IT is all easy to understand the fury and frustration from South Africa’s neighbours over the on-going pointless xenophobic violence and killings in that country.
And if not handled prudently, the slayings of foreigners and the violence has the potential of putting the entire Southern African region on fire, not to talk about other nations like Nigeria whose nationals have also become big victims of xenophobia.
It is hard to point out what is causing all these unnecessary killings of foreigners but some people have suggested that Pretoria’s inefficient service delivery system has suggestively triggered the socio-economic conflicts in South Africa.
Consequently, this has exposed Government’s inability to devotedly serve the people and we think that in the light of this, Pretoria can also share some blame for the xenophobic attacks.
Could be this is one of the huge reasons the South African government has not come out toughly to denounce the killings.
Some London residents who protested against the same killings yesterday marched to the South African High Commission with placards some which read “Ramaphosa, where are your balls”
Yesterday five people killed in attacks on foreigners in South Africa as Police fired rubber bullets and arrested 189 people in Alexandra amid rallies linked to anti-foreigner gush.
The situation in South Africa seems to be getting worse every day and far from being solved and now hence the livid reactions from Pretoria’s neighbours including Nigeria whose nationals took to the streets to vend their anger on the government of South Africa.
Students at the University of Zambia (UNZA) in Lusaka yesterday decided enough is enough and took to the streets to protest the xenophobic killings in South Africa.
They managed to force the closure of Lusaka’s Manda Hill, Arcades, East Park shopping centres which house some of South Africa’s giant chain shops such as Shoprite, Spar, Woolworths, Mr Price, Game, Ackerman, BBC1, and JETS to many but a few.
They later marched to the South African High Commission where they demanded to be addressed by the High Commissioner who refused to do so and this annoyed the students who set fire to sign post of the commission.
But police managed to put out the fire much to the annoyance of the students who ran amok and this forced the law enforcers to fire in the air to scare away the irate students.
The show ended up in police arresting eight students, among them president of Zambia National Students Union (ZANASU) Misheck Kakonde.
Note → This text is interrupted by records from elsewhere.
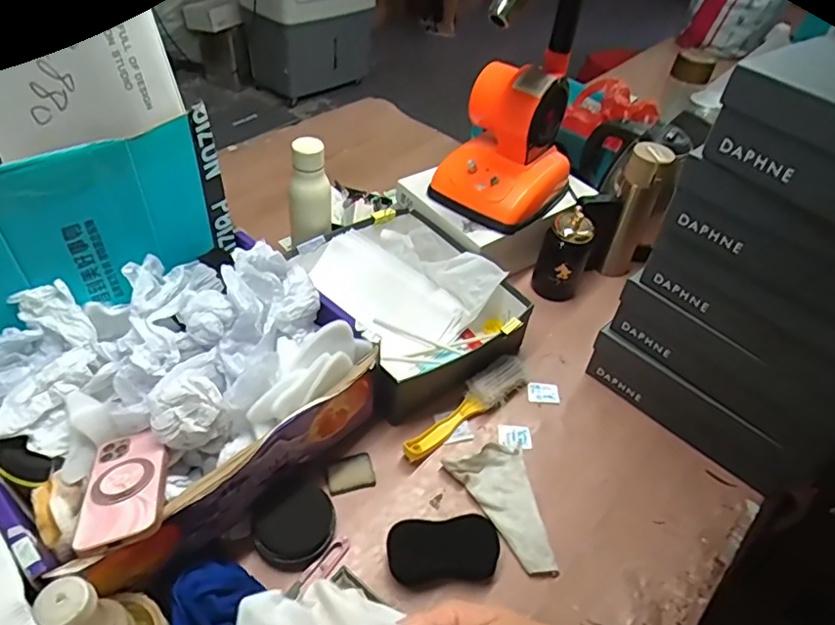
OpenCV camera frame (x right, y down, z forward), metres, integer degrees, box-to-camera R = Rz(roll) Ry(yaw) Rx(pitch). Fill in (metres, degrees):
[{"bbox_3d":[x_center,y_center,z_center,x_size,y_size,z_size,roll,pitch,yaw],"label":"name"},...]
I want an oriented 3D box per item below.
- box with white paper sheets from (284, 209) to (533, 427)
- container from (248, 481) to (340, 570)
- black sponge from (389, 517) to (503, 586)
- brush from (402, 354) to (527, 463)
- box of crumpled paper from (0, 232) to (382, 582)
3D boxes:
[{"bbox_3d":[-0.018,-0.019,0.896,0.272,0.107,0.322,-20,51,-24],"label":"box with white paper sheets"},{"bbox_3d":[-0.142,0.243,0.665,0.089,0.023,0.094,3,45,-3],"label":"container"},{"bbox_3d":[0.030,0.270,0.658,0.125,0.034,0.058,-1,46,-7],"label":"black sponge"},{"bbox_3d":[0.071,0.134,0.797,0.054,0.037,0.225,37,53,26],"label":"brush"},{"bbox_3d":[-0.280,0.081,0.660,0.293,0.171,0.384,36,52,26],"label":"box of crumpled paper"}]

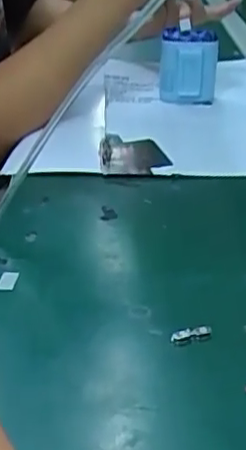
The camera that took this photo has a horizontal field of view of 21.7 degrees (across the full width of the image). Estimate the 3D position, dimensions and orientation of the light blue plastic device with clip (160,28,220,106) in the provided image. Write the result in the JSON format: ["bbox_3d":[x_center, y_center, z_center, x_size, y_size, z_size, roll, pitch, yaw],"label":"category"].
[{"bbox_3d":[0.076,-0.186,0.749,0.065,0.088,0.067,2,30,6],"label":"light blue plastic device with clip"}]

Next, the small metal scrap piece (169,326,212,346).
[{"bbox_3d":[0.042,0.068,0.394,0.025,0.008,0.006,-6,30,-8],"label":"small metal scrap piece"}]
In Kazungula there were reports of Zambians descending on South African truck drivers in retaliation of xenophobic killings of their brother and sisters in South Africa.
In Nigeria there are reports of people burning down an MTN communication tower while Shoprite shops too came under fierce attacks by Nigerians.
We think all this is hardly necessary if the issue was given the attention it deserves by both the South African government and involved stakeholders.
Now that South African President Cyril Ramaphosa appears to be waking from slumber because the situation is definitely getting uglier and vowing to clamp down on what he described as “acts of wanton violence”, that can be a good starting point.
We hear also that the African Union (AU) and Nigeria have similarly sounded the apprehension. This too is good because a lasting solution to these xenophobic killings and violence needs to be found and found fast.